(TUGAS KERJA A) Menurut teks tentang kembali bergereja, berapa lama banyak pendeta mengira penutupan gereja akan berlangsung?
(TUGAS KERJA B) Tuliskan ulang bagian teks tentang kembali bergereja yang dimulai pada "Bukannya menjadi sebuah" dan berakhir pada "tidak sama sekali.", dengan mengganti "pendeta" menjadi "gembala".
(TUGAS KERJA C) Tentukan apakah setiap pernyataan berikut sesuai dengan teks tentang kembali bergereja: (i) Penutupan gereja akibat COVID-19 dimulai pada 2020. (ii) Pada 2021 semua gereja Protestan di Amerika Serikat sudah beribadah dengan kapasitas penuh. (iii) Di awal pandemi, orang membayangkan dapat memeluk semua orang saat kembali beribadah.

(KUTIPAN TEKS)

Kembali Tanpa Sensasi: Kembali Bergereja Tidak Akan Menjadi Perayaan Seperti Yang Pernah Kita Bayangkan

Bukannya menjadi sebuah pesta besar, pembukaan kembali gereja membawa emosi yang campur aduk dan panggilan untuk setia setiap hari.

Christianity Today November 1, 2021
Illustration by Dan Bejar

Ketika penutupan gereja akibat COVID-19 dimulai pada 2020, banyak pendeta berpikir bahwa penutupan itu hanya akan berlangsung beberapa minggu saja. Bahkan pada minggu-minggu awal pandemi, kita seringkali tidak sabar untuk bangun dari sofa dan kembali beribadah di tempat ibadah sebagaimana lazimnya. Kita membayangkan dapat memeluk semua orang, beribadah berdampingan, berjalan maju menerima Perjamuan Kudus, dan berlama-lama untuk mengobrol.

Kita semua tahu bagaimana kelanjutan kisah ini. Pendemi ini terus berlangsung bulan demi bulan. Pada 2021 ini, sebagian besar gereja Protestan di Amerika Serikat beribadah, baik dalam kapasitas yang sangat terbatas atau tidak sama sekali.

(CUPLIKAN DATA)
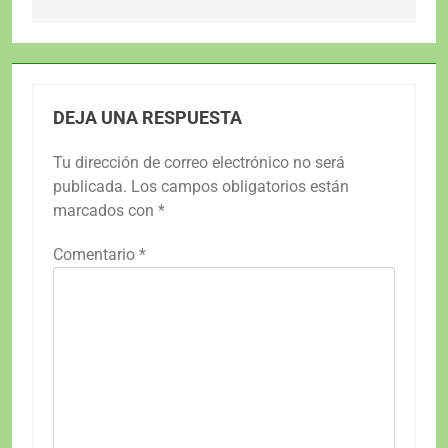
DEJA UNA RESPUESTA
Tu dirección de correo electrónico no será
publicada.
Los campos obligatorios están
marcados con
*
Comentario
*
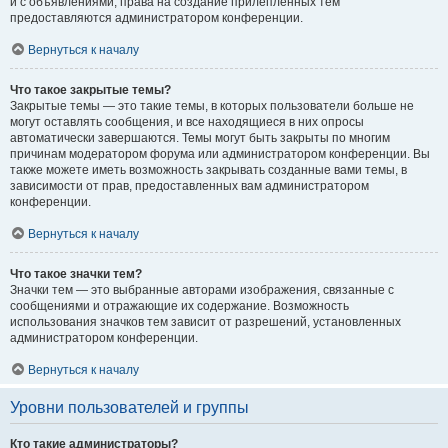
и с объявлениями, права на создание прилепленных тем
предоставляются администратором конференции.
Вернуться к началу
Что такое закрытые темы?
Закрытые темы — это такие темы, в которых пользователи больше не
могут оставлять сообщения, и все находящиеся в них опросы
автоматически завершаются. Темы могут быть закрыты по многим
причинам модератором форума или администратором конференции. Вы
также можете иметь возможность закрывать созданные вами темы, в
зависимости от прав, предоставленных вам администратором
конференции.
Вернуться к началу
Что такое значки тем?
Значки тем — это выбранные авторами изображения, связанные с
сообщениями и отражающие их содержание. Возможность
использования значков тем зависит от разрешений, установленных
администратором конференции.
Вернуться к началу
Уровни пользователей и группы
Кто такие администраторы?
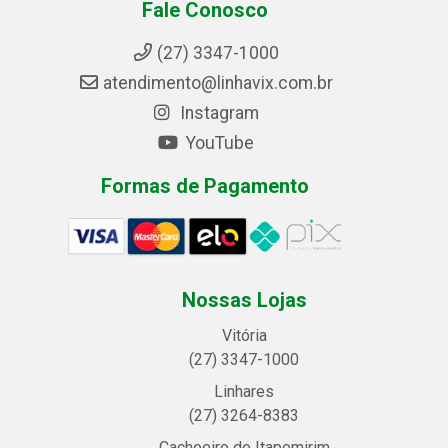
Fale Conosco
(27) 3347-1000
atendimento@linhavix.com.br
Instagram
YouTube
Formas de Pagamento
Nossas Lojas
Vitória
(27) 3347-1000
Linhares
(27) 3264-8383
Cachoeiro de Itapemirim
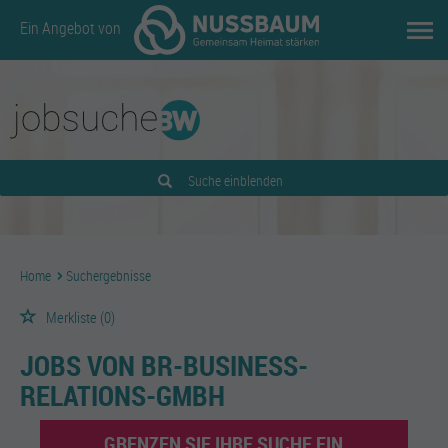
Ein Angebot von
Suche einblenden
Home
Suchergebnisse
Merkliste
(0)
JOBS VON BR-BUSINESS-
RELATIONS-GMBH
GRENZEN SIE IHRE SUCHE EIN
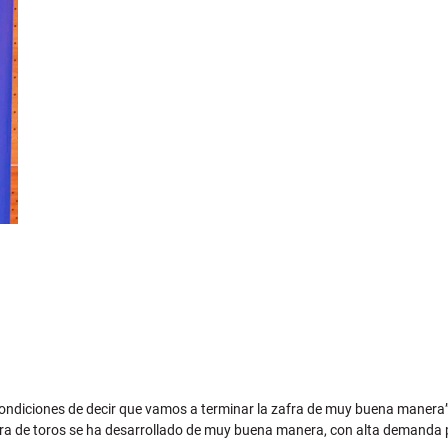
condiciones de decir que vamos a terminar la zafra de muy buena manera”. 
afra de toros se ha desarrollado de muy buena manera, con alta demanda po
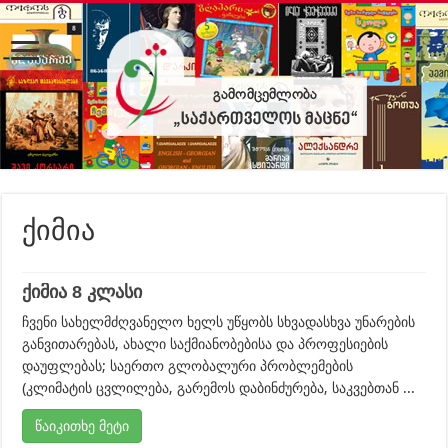
ქიმია
ქიმია 8 კლასი
ჩვენი სახელმძღვანელო ხელს უწყობს სხვადასხვა უნარების
განვითარებას, ახალი საქმიანობებისა და პროფესიების
დაუფლებას; საერთო გლობალური პრობლემების
(კლიმატის ცვლილება, გარემოს დაბინძურება, საკვებთან ...
წაიკითხე მეტი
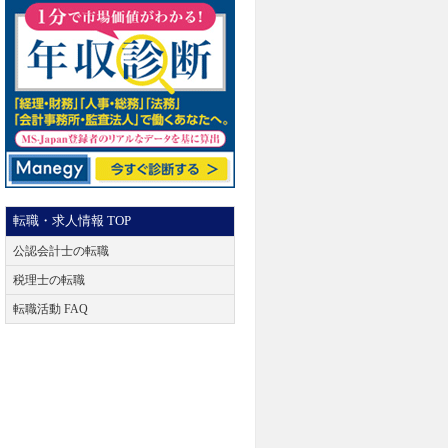
転職・求人情報 TOP
公認会計士の転職
税理士の転職
転職活動 FAQ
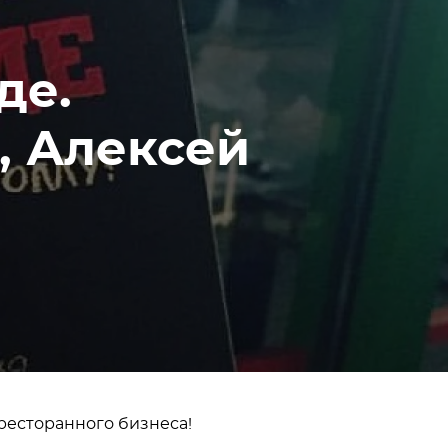
де.
, Алексей
 ресторанного бизнеса!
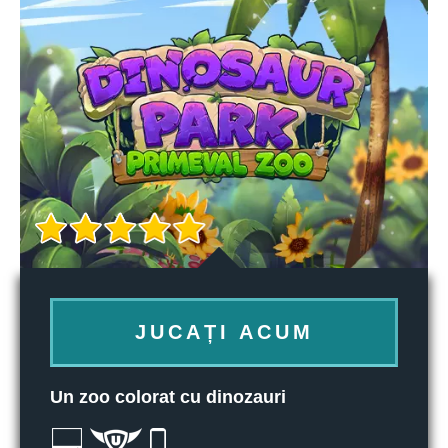
JUCAȚI ACUM
Un zoo colorat cu dinozauri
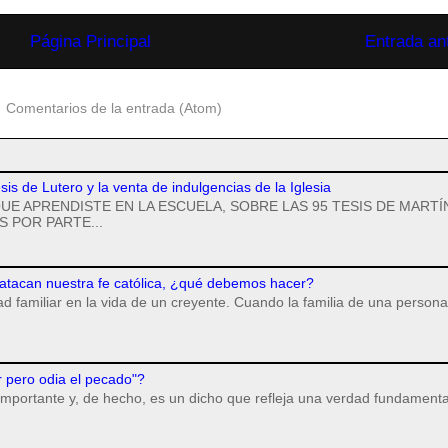
Página Principal
Entrada an
:
Comentarios de la entrada (Atom)
esis de Lutero y la venta de indulgencias de la Iglesia
UE APRENDISTE EN LA ESCUELA, SOBRE LAS 95 TESIS DE MARTÍ
 POR PARTE...
 atacan nuestra fe católica, ¿qué debemos hacer?
dad familiar en la vida de un creyente. Cuando la familia de una persona
r pero odia el pecado"?
importante y, de hecho, es un dicho que refleja una verdad fundamenta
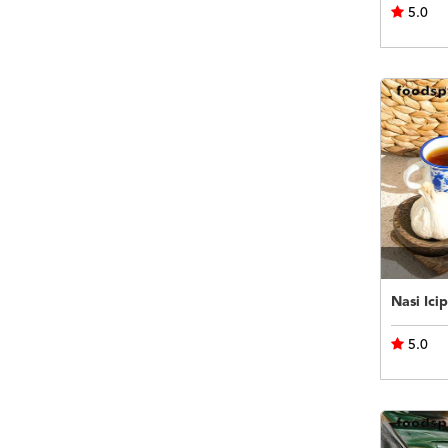
5.0
5.0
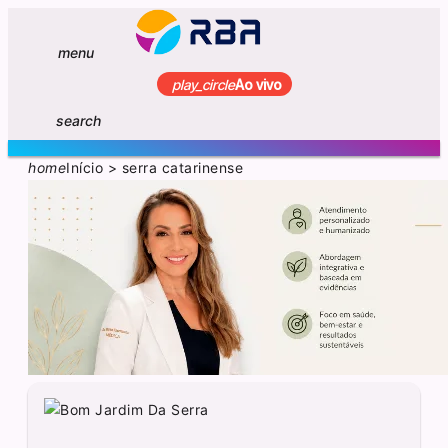
menu
play_circle
Ao vivo
search
home
Início
>
serra catarinense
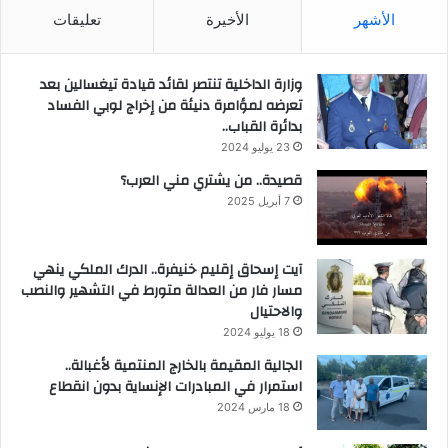
الأشهر
الأخيرة
تعليقات
وزارة الداخلية تنتصر لقائد قيادة تيغسالين بعد
تعرضه لمؤامرة دنيئة من إخراج لوبي الفساد
بدائرة القباب..
23 يوليو 2024
قصيدة.. من يشتري مني العرب؟
7 أبريل 2025
آيت إسحاق إقليم خنيفرة.. الدرك الملكي ينهي
مسار فار من العدالة متورط في التشهير والنصب
والاحتيال
18 يوليو 2024
الجالية المقيمة بالخارج المنتمية لأغبالة..
استمرار في المبادرات الإنساية بدون انقطاع
18 مارس 2024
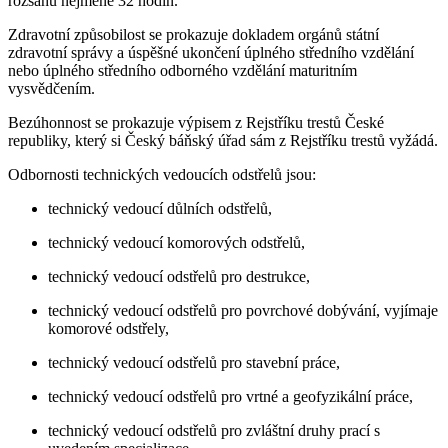
rozsahu nejméně 32 hodin.
Zdravotní způsobilost se prokazuje dokladem orgánů státní
zdravotní správy a úspěšné ukončení úplného středního vzdělání
nebo úplného středního odborného vzdělání maturitním
vysvědčením.
Bezúhonnost se prokazuje výpisem z Rejstříku trestů České
republiky, který si Český báňský úřad sám z Rejstříku trestů vyžádá.
Odbornosti technických vedoucích odstřelů jsou:
technický vedoucí důlních odstřelů,
technický vedoucí komorových odstřelů,
technický vedoucí odstřelů pro destrukce,
technický vedoucí odstřelů pro povrchové dobývání, vyjímaje
komorové odstřely,
technický vedoucí odstřelů pro stavební práce,
technický vedoucí odstřelů pro vrtné a geofyzikální práce,
technický vedoucí odstřelů pro zvláštní druhy prací s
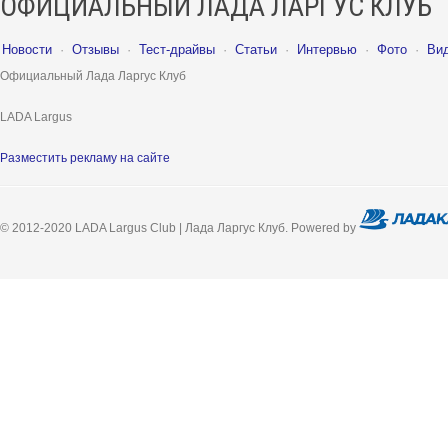
ОФИЦИАЛЬНЫЙ ЛАДА ЛАРГУС КЛУБ
Новости
·
Отзывы
·
Тест-драйвы
·
Статьи
·
Интервью
·
Фото
·
Ви
Официальный Лада Ларгус Клуб
LADA Largus
Разместить рекламу на сайте
© 2012-2020 LADA Largus Club | Лада Ларгус Клуб. Powered by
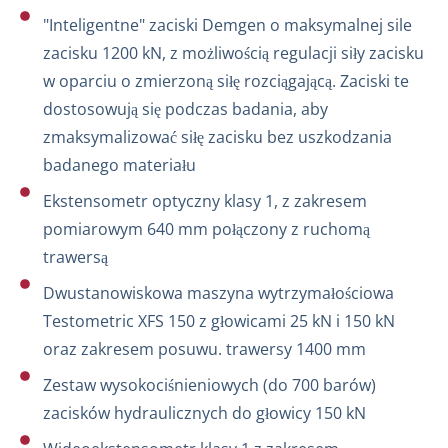
"Inteligentne" zaciski Demgen o maksymalnej sile
zacisku 1200 kN, z możliwością regulacji siły zacisku
w oparciu o zmierzoną siłę rozciągającą. Zaciski te
dostosowują się podczas badania, aby
zmaksymalizować siłę zacisku bez uszkodzania
badanego materiału
Ekstensometr optyczny klasy 1, z zakresem
pomiarowym 640 mm połączony z ruchomą
trawersą
Dwustanowiskowa maszyna wytrzymałościowa
Testometric XFS 150 z głowicami 25 kN i 150 kN
oraz zakresem posuwu. trawersy 1400 mm
Zestaw wysokociśnieniowych (do 700 barów)
zacisków hydraulicznych do głowicy 150 kN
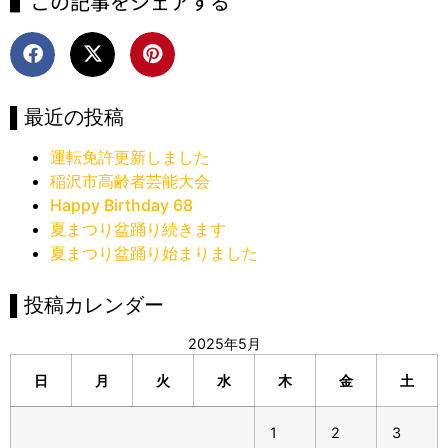
▌この記事をシェアする
▌最近の投稿
運転免許更新しました
稲沢市高齢者芸能大会
Happy Birthday 68
夏まつり盆踊り続きます
夏まつり盆踊り始まりました
▌投稿カレンダー
2025年5月
日
月
火
水
木
金
土
1
2
3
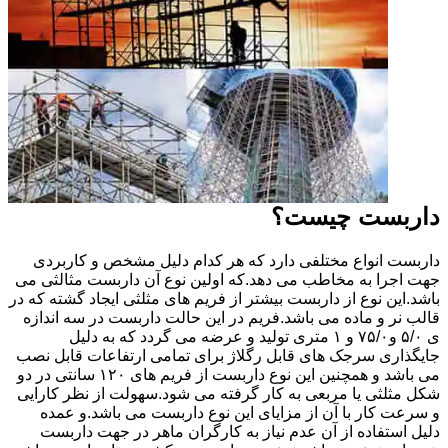
داربست چیست؟
داربست انواع مختلفی دارد که هر کدام دلیل مشخص و کاربردی
جهت اجرا به مخاطب می دهد.که اولین نوع آن داربست مثالثی می
باشد.این نوع از داربست بیشتر از فریم های مثلثی ایجاد گشته که در
قالب نر و ماده می باشد.فریم در این حالت داربست در سه اندازه
ی ۵/۰ و۷۵/۰ و ۱ متری تولید و عرضه می گردد که به دلیل
جایگذاری سرجک های قابل رگلاژ برای تمامی ارتفاعات قابل نصب
می باشد و همچنین این نوع داربست از فریم های ۱۲۰ سانتی در دو
شکل مثلثی یا مربعی به کار گرفته می شود.سهولت از نظر کارایی
و سرعت کار با آن از مزایای این نوع داربست می باشد.و عمده
دلیل استفاده از آن عدم نیاز به کارگران ماهر در جهت داربست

(HASIL LATIHAN A) Hanya beberapa minggu saja.

(HASIL LATIHAN B)
Bukannya menjadi sebuah pesta besar, pembukaan kembali gereja membawa emosi yang campur aduk dan panggilan untuk setia setiap hari.

Christianity Today November 1, 2021
Illustration by Dan Bejar

Ketika penutupan gereja akibat COVID-19 dimulai pada 2020, banyak gembala berpikir bahwa penutupan itu hanya akan berlangsung beberapa minggu saja. Bahkan pada minggu-minggu awal pandemi, kita seringkali tidak sabar untuk bangun dari sofa dan kembali beribadah di tempat ibadah sebagaimana lazimnya. Kita membayangkan dapat memeluk semua orang, beribadah berdampingan, berjalan maju menerima Perjamuan Kudus, dan berlama-lama untuk mengobrol.

Kita semua tahu bagaimana kelanjutan kisah ini. Pendemi ini terus berlangsung bulan demi bulan. Pada 2021 ini, sebagian besar gereja Protestan di Amerika Serikat beribadah, baik dalam kapasitas yang sangat terbatas atau tidak sama sekali.

(HASIL LATIHAN C)
(i) Ya: "Ketika penutupan gereja akibat COVID-19 dimulai pada 2020"
(ii) Tidak: "sebagian besar gereja Protestan di Amerika Serikat beribadah, baik dalam kapasitas yang sangat terbatas atau tidak sama sekali"
(iii) Ya: "Kita membayangkan dapat memeluk semua orang"